VI. The Sphere (A Kind of Dream) 1:06
The last minute is Cygnus reflecting on man's balance as an acoustic bit is played in the background. A calming ending to a wonderful song.
2. "Circumstances" 3:42 (4.5/5)
"Circumstances" begins with an awesome guitar riff. Next, Geddy begins singing and playing some amazing bass riffs. Then, the chorus absolutely rocks as Geddy sings passion and Alex plays his guitar with passion. It's so catchy and hard rocking at the same time. A synth interlude is played that is definitely one of the best parts of the entire song. Then the chorus is repeated again and rocks your face off one more time. It's certainly the hard rocker from this album.
3. "The Trees" 4:46 (5/5)
"The Trees" begins with acoustic playing from Lifeson as Geddy sings about the maple trees unhappiness with the oaks and the amount of sunlight they get. The whole band begins to play as Geddy sings about the oaks and maples constant fight as the maples feel oppressed but the oaks want to remain the same. Then a synth interlude is played just before Geddy plays a bass part before Lifeson's excellent solo.

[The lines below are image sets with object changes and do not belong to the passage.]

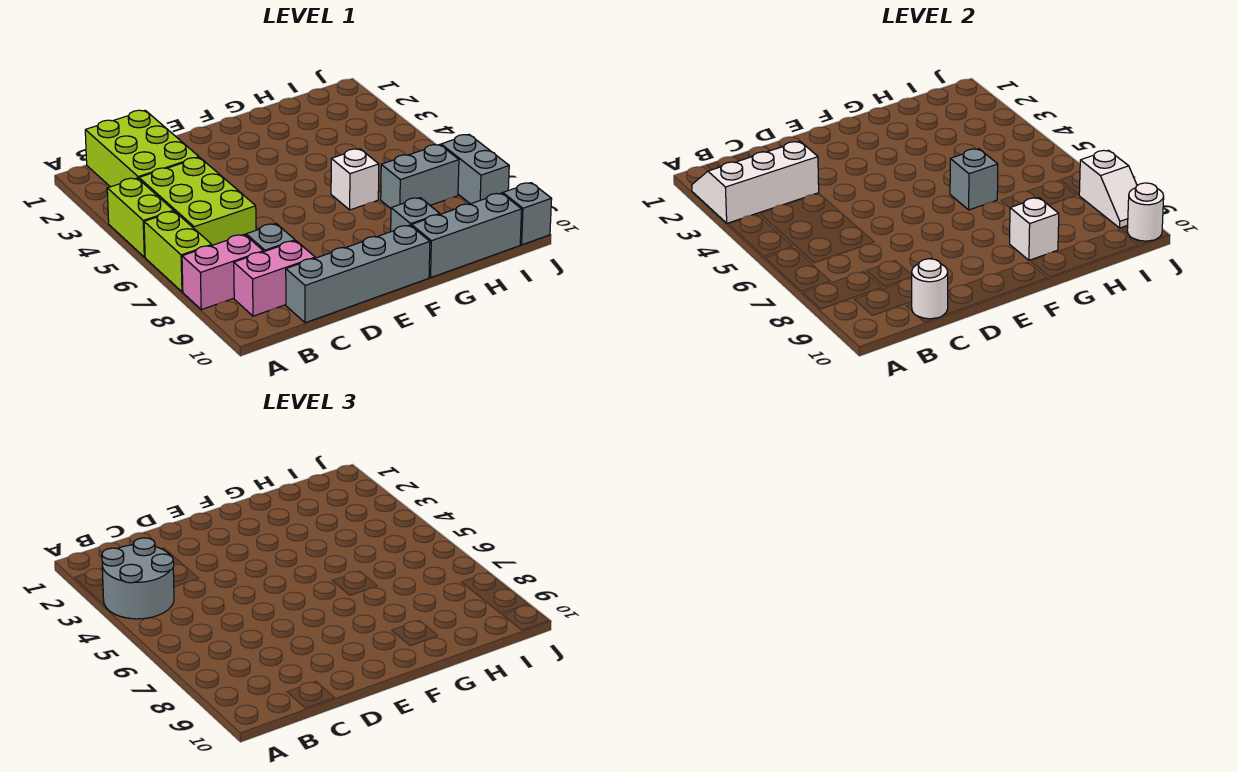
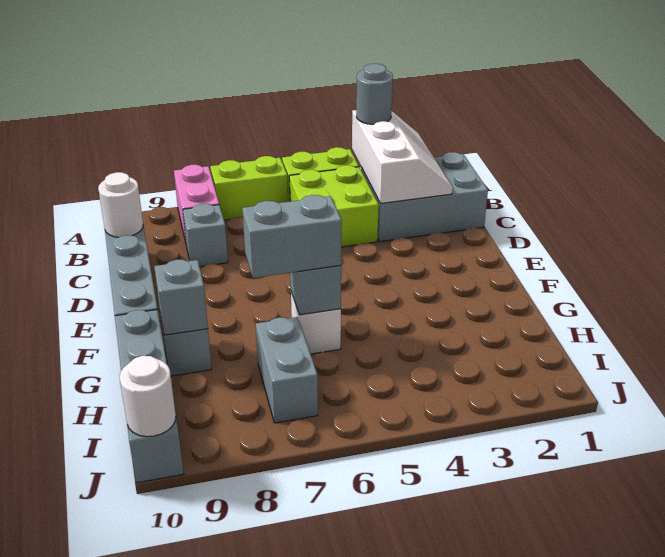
grey 2x2 round brick [102,538,174,619] -> grey 1x1 round brick [356,64,393,124]
lime 2x3 brick [85,110,199,187] -> grey 2x3 brick [361,152,488,242]
lime 2x3 brick [139,157,256,245] -> lime 2x2 brick [289,165,379,247]
pink 1x2 brick [234,241,315,316] -> none
white 1x1 brick [1010,198,1059,260] -> grey 1x1 brick [154,260,208,335]
grey 1x2 brick [441,135,509,204] -> grey 1x2 brick moved to [242,195,342,278]
white 1x2 slope [1079,150,1137,228] -> none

I love Neil's drumming throughout the entirety of the song. Next the maples force the oaks to be shortened in order to give the maples equality. The question that it leaves is if it's right to cut down others to raise another group. "The Trees" provides insight to an issue in a song that is fairly silly on the surface.
4. "La Villa Strangiato" 9:35 (5/5)
"La Villa Strangiato" is an instrumental piece that begins with some impressive classical style acoustic guitar playing before Lifeson begins playing an instantly recognizable riff. The synths begin playing, the drums also start, and then the bass. Next, Lifeson plays a powerful guitar riff. I love Lifeson's guitar playing it's absolutely phenomenal. Neil's drumming is powerful, but not overbearing and Geddy provides some really good backing bass. Lifeson then plays his first solo. It has tons of emotion and technical playing throughout. Another solo that definitely has a way of speaking to the listener. Lifeson shows speed and emotion throughout its entirety. To conclude the solo he plays an awesome guitar riff that builds it's volume as he begins to jam out with an extremely catchy riff. Geddy drops an awesome bass line and Neil kills it on the drums. Then Lifeson plays another brilliant solo that is performed with such emotion and precision. A Lifeson solo is always pretty easy to identify because of the uniqueness of his playing. I love the mid-tempo riffing Lifeson performs just after beginning into his faster riff again. This is often times looked at as the best example of Lifeson's prowess on a guitar and for good reason.
Rush improves upon A Farewell to Kings by making an album that contained Rush's progressive peak. Hemispheres demonstrates Rush's great instrumentation, lyricism, and Geddy Lee's terrific vocal delivery. Hemispheres is a progressive rock masterpiece that will impress any listener. Lifeson's guitar work on "La Villa Stangiato" is arguably the highlight of his entire career. Neil's lyrics are so intriguing and fun to listen to. Hemispheres is an album that is the perfect length and is so enjoyable to listen to. It is arguably the peak of Rush's career.